Top of Extracted material

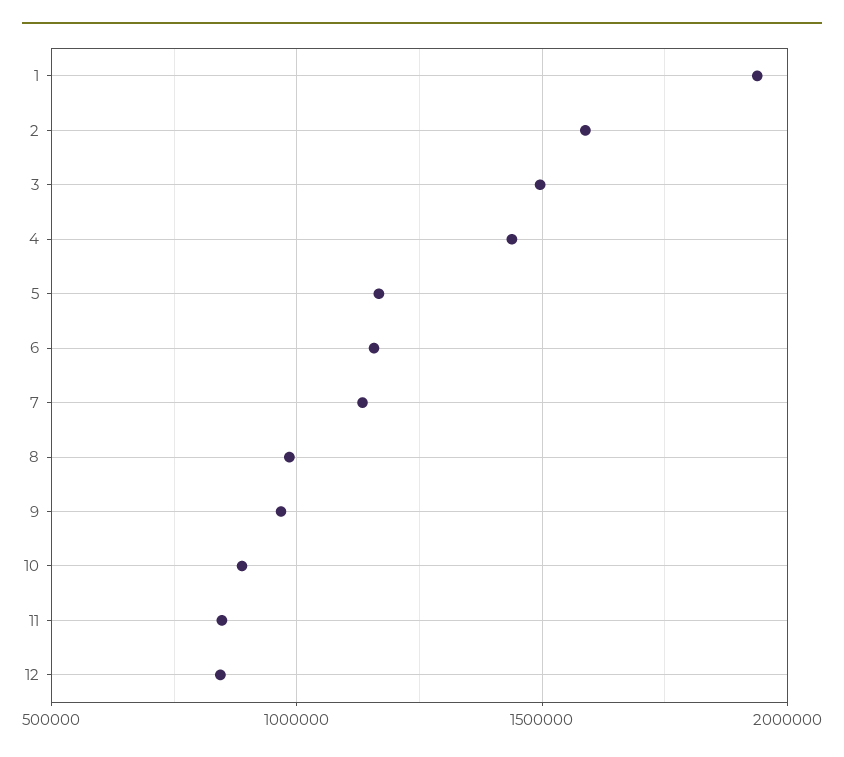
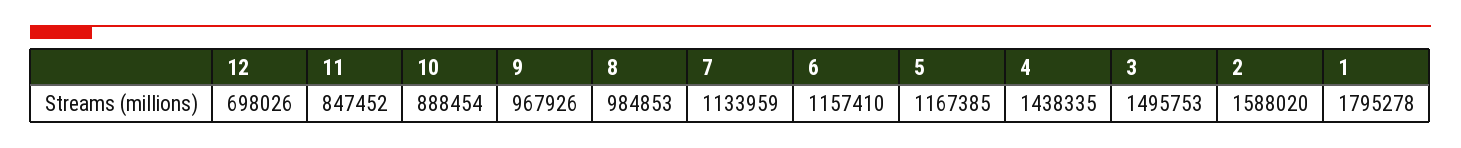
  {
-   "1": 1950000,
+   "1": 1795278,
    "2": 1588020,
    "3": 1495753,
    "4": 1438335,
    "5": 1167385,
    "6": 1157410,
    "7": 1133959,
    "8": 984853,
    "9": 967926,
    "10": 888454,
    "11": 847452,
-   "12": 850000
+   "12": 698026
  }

Bottom of Extracted material

Please make an exact copy of the records, leaving out any picture.

  {
-   "1": 1950000,
+   "1": 1795278,
    "2": 1588020,
    "3": 1495753,
    "4": 1438335,
    "5": 1167385,
    "6": 1157410,
    "7": 1133959,
    "8": 984853,
    "9": 967926,
    "10": 888454,
    "11": 847452,
-   "12": 850000
+   "12": 698026
  }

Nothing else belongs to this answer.